**Source data**
————————

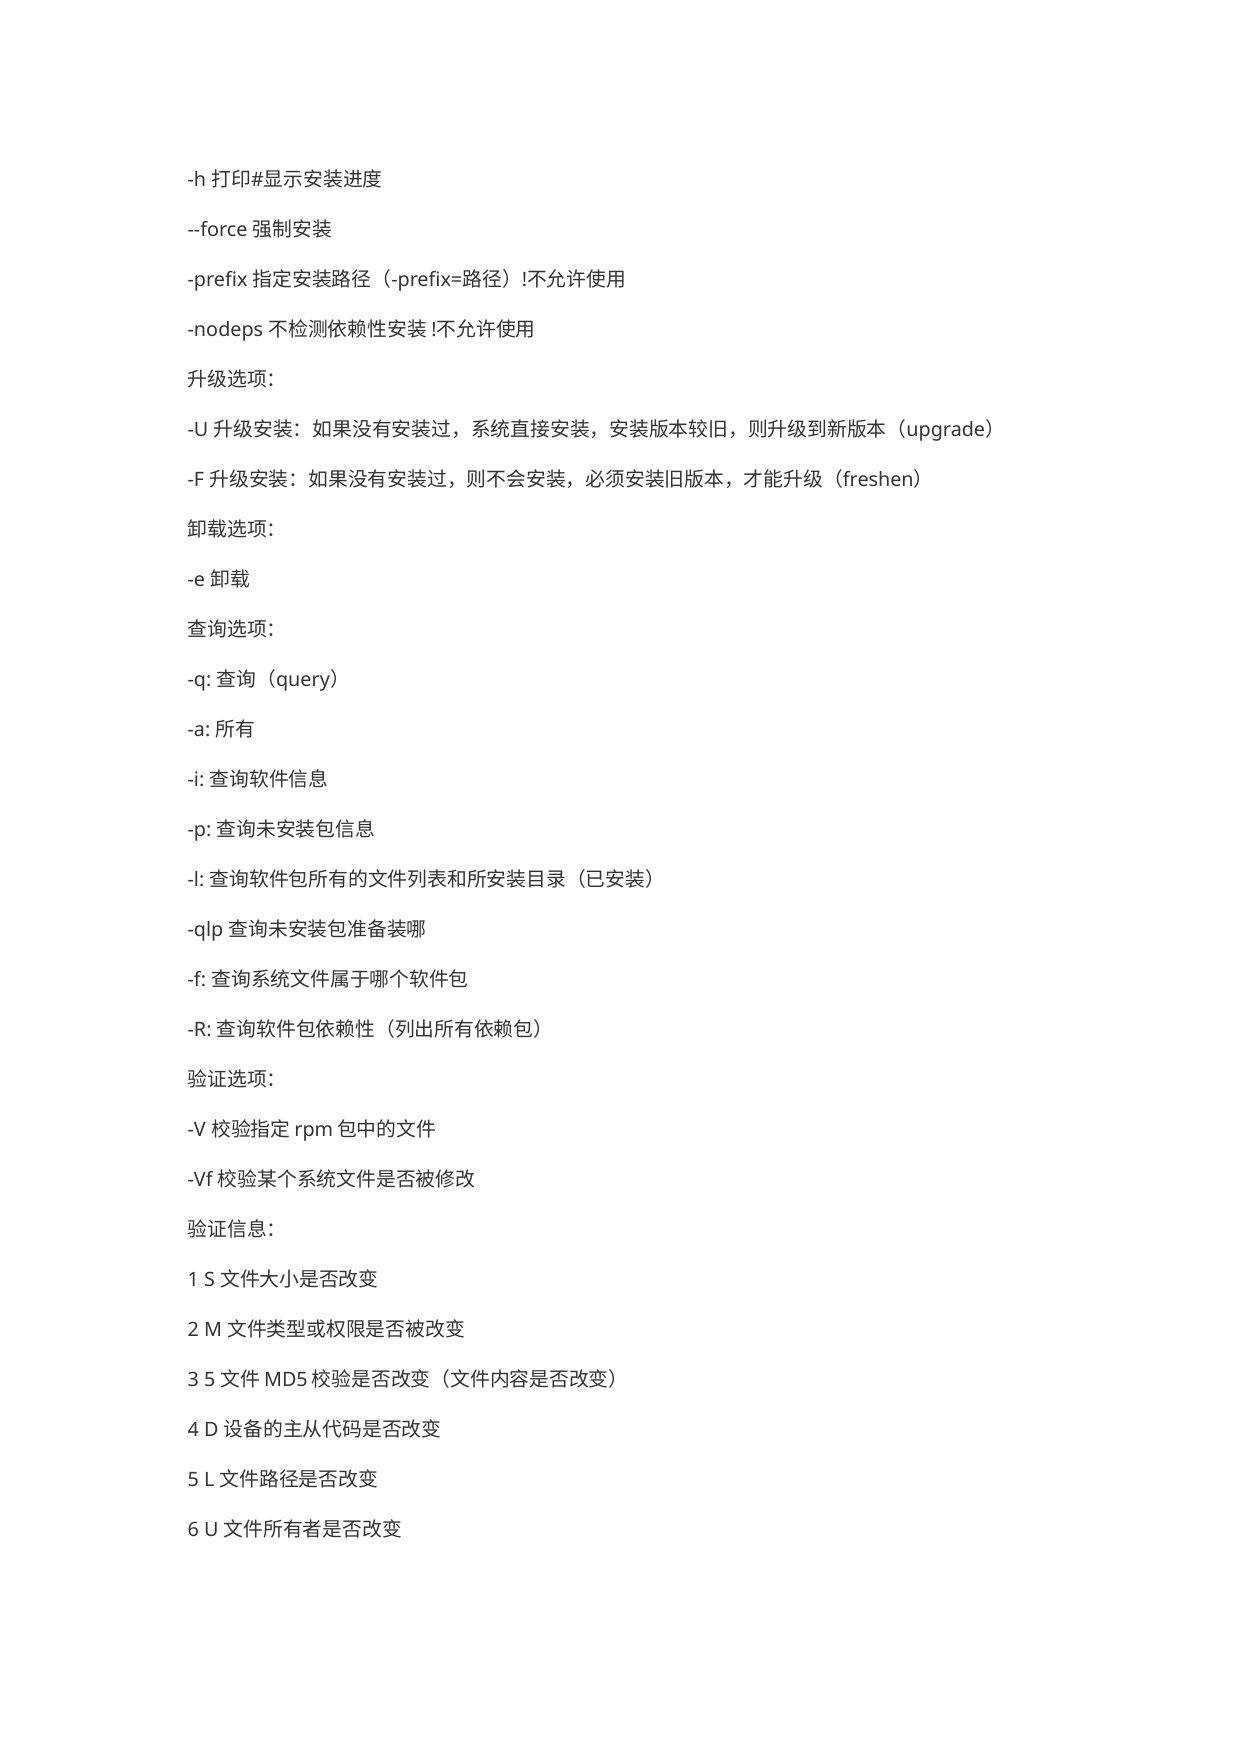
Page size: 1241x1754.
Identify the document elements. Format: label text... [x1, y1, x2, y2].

text 6 U 文件所有者是否改变 [187, 1512, 1053, 1544]
text 4 D 设备的主从代码是否改变 [187, 1412, 1053, 1444]
text -e 卸载 [187, 562, 1053, 594]
text -q: 查询（query） [187, 662, 1053, 694]
text 1 S 文件大小是否改变 [187, 1262, 1053, 1294]
text -p: 查询未安装包信息 [187, 812, 1053, 844]
text 3 5 文件MD5校验是否改变（文件内容是否改变） [187, 1362, 1053, 1394]
text -nodeps 不检测依赖性安装 !不允许使用 [187, 312, 1053, 344]
text 验证信息： [187, 1212, 1053, 1244]
text 升级选项： [187, 362, 1053, 394]
text -h 打印#显示安装进度 [187, 162, 1053, 194]
text -i: 查询软件信息 [187, 762, 1053, 794]
text -R: 查询软件包依赖性（列出所有依赖包） [187, 1012, 1053, 1044]
text -F 升级安装：如果没有安装过，则不会安装，必须安装旧版本，才能升级（freshen） [187, 462, 1053, 494]
text 5 L 文件路径是否改变 [187, 1462, 1053, 1494]
text -a: 所有 [187, 712, 1053, 744]
text -l: 查询软件包所有的文件列表和所安装目录（已安装） [187, 862, 1053, 894]
text -U 升级安装：如果没有安装过，系统直接安装，安装版本较旧，则升级到新版本（upgrade） [187, 412, 1053, 444]
text -Vf 校验某个系统文件是否被修改 [187, 1162, 1053, 1194]
text 验证选项： [187, 1062, 1053, 1094]
text 卸载选项： [187, 512, 1053, 544]
text -qlp 查询未安装包准备装哪 [187, 912, 1053, 944]
text --force 强制安装 [187, 212, 1053, 244]
text -f: 查询系统文件属于哪个软件包 [187, 962, 1053, 994]
text -prefix 指定安装路径（-prefix=路径）!不允许使用 [187, 262, 1053, 294]
text 2 M 文件类型或权限是否被改变 [187, 1312, 1053, 1344]
text 查询选项： [187, 612, 1053, 644]
text -V 校验指定rpm包中的文件 [187, 1112, 1053, 1144]
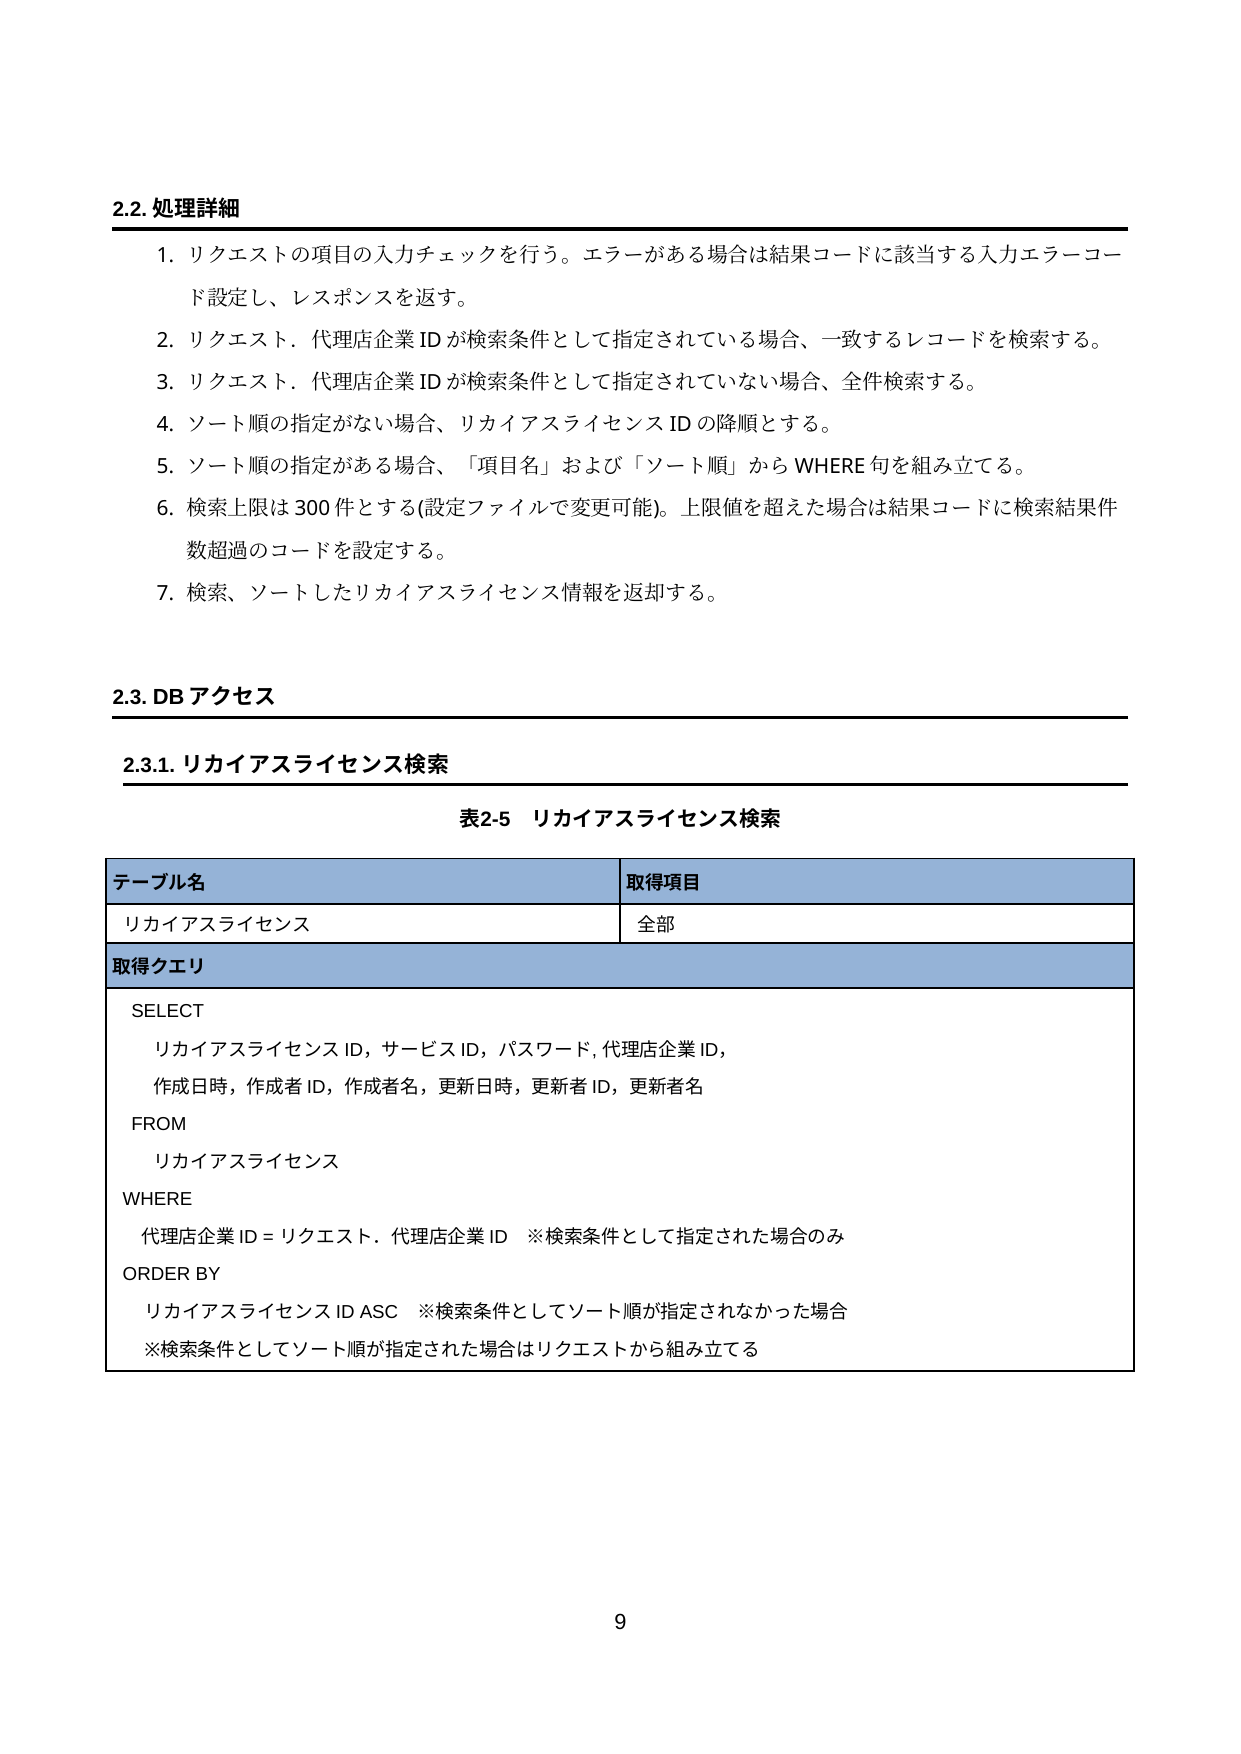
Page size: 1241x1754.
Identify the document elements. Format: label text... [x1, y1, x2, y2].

table_cell リカイアスライセンス [107, 905, 619, 942]
text 表2-2 リカイアスライセンス検索 [112, 802, 1128, 832]
list リクエストの項目の入力チェックを行う。エラーがある場合は結果コードに該当する入力エラーコード設定し、レスポンスを返す。 [156, 235, 1128, 315]
table_header テーブル名 [107, 859, 619, 903]
subtitle リカイアスライセンス検索 [123, 744, 1128, 783]
subtitle DBアクセス [112, 676, 1128, 716]
list ソート順の指定がある場合、「項目名」および「ソート順」からWHERE句を組み立てる。 [156, 446, 1128, 483]
text 検索上限は300件とする(設定ファイルで変更可能)。上限値を超えた場合は結果コードに検索結果件数超過のコードを設定する。 [156, 488, 1128, 568]
list リクエスト．代理店企業IDが検索条件として指定されていない場合、全件検索する。 [156, 362, 1128, 399]
text ソート順の指定がない場合、リカイアスライセンスIDの降順とする。 [156, 404, 1128, 441]
table_cell SELECT リカイアスライセンスID，サービスID，パスワード, 代理店企業ID， 作成日時，作成者ID，作成者名，更新日時，更新者ID，更新者名 FROM リカイアスライセンス WHERE 代理店企業ID = リクエスト．代理店企業ID ※検索条件として指定された場合のみ ORDER BY リカイアスライセンスID ASC ※検索条件としてソート順が指定されなかった場合 ※検索条件としてソート順が指定された場合はリクエストから組み立てる [107, 989, 1133, 1370]
list 検索、ソートしたリカイアスライセンス情報を返却する。 [156, 573, 1128, 610]
table_cell 全部 [621, 905, 1133, 942]
table_header 取得項目 [621, 859, 1133, 903]
list リクエスト．代理店企業IDが検索条件として指定されている場合、一致するレコードを検索する。 [156, 320, 1128, 357]
table_cell 取得クエリ [107, 944, 1133, 987]
subtitle 処理詳細 [112, 188, 1128, 227]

————————

**Exercise prompt**
Would you print the material exactly once more, without any of its pictures?

**Result of this task**
Page size: 1241x1754.
Identify the document elements. Format: label text... [x1, y1, x2, y2].

text 6 U 文件所有者是否改变 [187, 1512, 1053, 1544]
text 4 D 设备的主从代码是否改变 [187, 1412, 1053, 1444]
text -e 卸载 [187, 562, 1053, 594]
text -q: 查询（query） [187, 662, 1053, 694]
text 1 S 文件大小是否改变 [187, 1262, 1053, 1294]
text -p: 查询未安装包信息 [187, 812, 1053, 844]
text 3 5 文件MD5校验是否改变（文件内容是否改变） [187, 1362, 1053, 1394]
text -nodeps 不检测依赖性安装 !不允许使用 [187, 312, 1053, 344]
text 验证信息： [187, 1212, 1053, 1244]
text 升级选项： [187, 362, 1053, 394]
text -h 打印#显示安装进度 [187, 162, 1053, 194]
text -i: 查询软件信息 [187, 762, 1053, 794]
text -R: 查询软件包依赖性（列出所有依赖包） [187, 1012, 1053, 1044]
text -F 升级安装：如果没有安装过，则不会安装，必须安装旧版本，才能升级（freshen） [187, 462, 1053, 494]
text 5 L 文件路径是否改变 [187, 1462, 1053, 1494]
text -a: 所有 [187, 712, 1053, 744]
text -l: 查询软件包所有的文件列表和所安装目录（已安装） [187, 862, 1053, 894]
text -U 升级安装：如果没有安装过，系统直接安装，安装版本较旧，则升级到新版本（upgrade） [187, 412, 1053, 444]
text -Vf 校验某个系统文件是否被修改 [187, 1162, 1053, 1194]
text 验证选项： [187, 1062, 1053, 1094]
text 卸载选项： [187, 512, 1053, 544]
text -qlp 查询未安装包准备装哪 [187, 912, 1053, 944]
text --force 强制安装 [187, 212, 1053, 244]
text -f: 查询系统文件属于哪个软件包 [187, 962, 1053, 994]
text -prefix 指定安装路径（-prefix=路径）!不允许使用 [187, 262, 1053, 294]
text 2 M 文件类型或权限是否被改变 [187, 1312, 1053, 1344]
text 查询选项： [187, 612, 1053, 644]
text -V 校验指定rpm包中的文件 [187, 1112, 1053, 1144]
Page size: 1241x1754.
Identify the document elements. Format: label text... [x1, y1, x2, y2].

table_cell リカイアスライセンス [107, 905, 619, 942]
text 表2-2 リカイアスライセンス検索 [112, 802, 1128, 832]
list リクエストの項目の入力チェックを行う。エラーがある場合は結果コードに該当する入力エラーコード設定し、レスポンスを返す。 [156, 235, 1128, 315]
table_header テーブル名 [107, 859, 619, 903]
subtitle リカイアスライセンス検索 [123, 744, 1128, 783]
subtitle DBアクセス [112, 676, 1128, 716]
list ソート順の指定がある場合、「項目名」および「ソート順」からWHERE句を組み立てる。 [156, 446, 1128, 483]
text 検索上限は300件とする(設定ファイルで変更可能)。上限値を超えた場合は結果コードに検索結果件数超過のコードを設定する。 [156, 488, 1128, 568]
list リクエスト．代理店企業IDが検索条件として指定されていない場合、全件検索する。 [156, 362, 1128, 399]
text ソート順の指定がない場合、リカイアスライセンスIDの降順とする。 [156, 404, 1128, 441]
table_cell SELECT リカイアスライセンスID，サービスID，パスワード, 代理店企業ID， 作成日時，作成者ID，作成者名，更新日時，更新者ID，更新者名 FROM リカイアスライセンス WHERE 代理店企業ID = リクエスト．代理店企業ID ※検索条件として指定された場合のみ ORDER BY リカイアスライセンスID ASC ※検索条件としてソート順が指定されなかった場合 ※検索条件としてソート順が指定された場合はリクエストから組み立てる [107, 989, 1133, 1370]
list 検索、ソートしたリカイアスライセンス情報を返却する。 [156, 573, 1128, 610]
table_cell 全部 [621, 905, 1133, 942]
table_header 取得項目 [621, 859, 1133, 903]
list リクエスト．代理店企業IDが検索条件として指定されている場合、一致するレコードを検索する。 [156, 320, 1128, 357]
table_cell 取得クエリ [107, 944, 1133, 987]
subtitle 処理詳細 [112, 188, 1128, 227]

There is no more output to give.